*** DATA LISTING Section Begins ***

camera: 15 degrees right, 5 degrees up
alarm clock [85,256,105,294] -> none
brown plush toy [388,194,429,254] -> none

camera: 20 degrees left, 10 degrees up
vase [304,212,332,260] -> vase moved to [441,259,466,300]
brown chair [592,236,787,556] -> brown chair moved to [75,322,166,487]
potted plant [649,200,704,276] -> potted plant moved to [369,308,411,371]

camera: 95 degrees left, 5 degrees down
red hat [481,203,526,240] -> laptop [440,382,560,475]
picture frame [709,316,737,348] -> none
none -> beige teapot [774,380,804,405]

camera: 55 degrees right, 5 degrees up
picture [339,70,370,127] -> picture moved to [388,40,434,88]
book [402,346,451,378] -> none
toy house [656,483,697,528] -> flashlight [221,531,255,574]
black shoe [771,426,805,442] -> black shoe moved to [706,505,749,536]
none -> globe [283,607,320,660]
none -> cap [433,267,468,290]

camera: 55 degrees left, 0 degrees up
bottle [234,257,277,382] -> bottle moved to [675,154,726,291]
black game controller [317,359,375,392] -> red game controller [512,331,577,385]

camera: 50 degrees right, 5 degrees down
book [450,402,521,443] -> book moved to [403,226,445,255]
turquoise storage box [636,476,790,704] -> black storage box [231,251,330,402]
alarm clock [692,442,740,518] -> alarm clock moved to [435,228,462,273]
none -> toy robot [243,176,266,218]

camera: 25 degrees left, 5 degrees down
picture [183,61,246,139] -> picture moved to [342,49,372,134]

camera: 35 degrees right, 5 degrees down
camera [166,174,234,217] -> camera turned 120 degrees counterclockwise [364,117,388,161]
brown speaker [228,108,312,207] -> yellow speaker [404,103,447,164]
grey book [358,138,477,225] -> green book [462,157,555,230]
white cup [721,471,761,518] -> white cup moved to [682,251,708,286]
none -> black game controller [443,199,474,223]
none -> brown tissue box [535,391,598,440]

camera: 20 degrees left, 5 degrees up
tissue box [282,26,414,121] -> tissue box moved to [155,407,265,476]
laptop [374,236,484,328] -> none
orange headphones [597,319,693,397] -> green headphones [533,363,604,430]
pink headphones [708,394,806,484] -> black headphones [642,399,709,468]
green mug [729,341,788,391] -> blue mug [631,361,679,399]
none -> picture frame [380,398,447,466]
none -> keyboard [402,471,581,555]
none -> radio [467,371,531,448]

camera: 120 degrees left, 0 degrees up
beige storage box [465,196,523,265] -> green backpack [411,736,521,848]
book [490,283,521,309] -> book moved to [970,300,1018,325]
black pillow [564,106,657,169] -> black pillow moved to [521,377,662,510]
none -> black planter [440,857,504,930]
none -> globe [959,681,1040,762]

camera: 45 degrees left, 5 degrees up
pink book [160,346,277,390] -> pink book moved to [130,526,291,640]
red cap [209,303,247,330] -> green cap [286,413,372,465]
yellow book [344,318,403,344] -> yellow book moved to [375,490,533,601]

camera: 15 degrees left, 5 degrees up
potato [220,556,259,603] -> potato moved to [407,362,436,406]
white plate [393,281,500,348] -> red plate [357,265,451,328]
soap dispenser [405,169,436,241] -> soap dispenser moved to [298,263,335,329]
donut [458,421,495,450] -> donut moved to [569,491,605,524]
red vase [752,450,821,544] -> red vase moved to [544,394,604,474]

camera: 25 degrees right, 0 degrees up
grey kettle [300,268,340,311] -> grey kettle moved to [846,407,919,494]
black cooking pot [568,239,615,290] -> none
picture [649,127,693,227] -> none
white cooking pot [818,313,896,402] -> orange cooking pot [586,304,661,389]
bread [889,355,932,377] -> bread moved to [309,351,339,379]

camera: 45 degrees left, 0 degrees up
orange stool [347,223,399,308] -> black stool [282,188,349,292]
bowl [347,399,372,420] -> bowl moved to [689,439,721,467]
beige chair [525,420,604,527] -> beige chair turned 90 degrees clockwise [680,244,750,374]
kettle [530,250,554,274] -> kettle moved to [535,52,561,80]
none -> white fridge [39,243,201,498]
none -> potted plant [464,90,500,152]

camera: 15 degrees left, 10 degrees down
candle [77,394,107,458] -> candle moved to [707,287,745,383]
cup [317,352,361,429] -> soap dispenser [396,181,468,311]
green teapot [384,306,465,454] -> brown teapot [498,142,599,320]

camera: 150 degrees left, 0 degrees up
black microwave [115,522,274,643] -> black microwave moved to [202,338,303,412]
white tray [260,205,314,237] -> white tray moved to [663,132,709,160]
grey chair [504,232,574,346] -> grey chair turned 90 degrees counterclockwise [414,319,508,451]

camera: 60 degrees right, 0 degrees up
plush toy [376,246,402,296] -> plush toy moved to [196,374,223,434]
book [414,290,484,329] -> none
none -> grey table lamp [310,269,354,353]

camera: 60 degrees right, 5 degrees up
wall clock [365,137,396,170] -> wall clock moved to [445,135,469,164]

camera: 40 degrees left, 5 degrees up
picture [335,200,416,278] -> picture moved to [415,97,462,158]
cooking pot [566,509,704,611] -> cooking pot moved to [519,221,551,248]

*** DATA LISTING Section Ends ***

• _YOUR INSTRUCTIONS_
Starting at the line that contains "bowl [347,399,372,420] ->", retype each line through the end of the listing above and nothing else.

• _RESPONSE TO THE TASK_
bowl [347,399,372,420] -> bowl moved to [689,439,721,467]
beige chair [525,420,604,527] -> beige chair turned 90 degrees clockwise [680,244,750,374]
kettle [530,250,554,274] -> kettle moved to [535,52,561,80]
none -> white fridge [39,243,201,498]
none -> potted plant [464,90,500,152]

camera: 15 degrees left, 10 degrees down
candle [77,394,107,458] -> candle moved to [707,287,745,383]
cup [317,352,361,429] -> soap dispenser [396,181,468,311]
green teapot [384,306,465,454] -> brown teapot [498,142,599,320]

camera: 150 degrees left, 0 degrees up
black microwave [115,522,274,643] -> black microwave moved to [202,338,303,412]
white tray [260,205,314,237] -> white tray moved to [663,132,709,160]
grey chair [504,232,574,346] -> grey chair turned 90 degrees counterclockwise [414,319,508,451]

camera: 60 degrees right, 0 degrees up
plush toy [376,246,402,296] -> plush toy moved to [196,374,223,434]
book [414,290,484,329] -> none
none -> grey table lamp [310,269,354,353]

camera: 60 degrees right, 5 degrees up
wall clock [365,137,396,170] -> wall clock moved to [445,135,469,164]

camera: 40 degrees left, 5 degrees up
picture [335,200,416,278] -> picture moved to [415,97,462,158]
cooking pot [566,509,704,611] -> cooking pot moved to [519,221,551,248]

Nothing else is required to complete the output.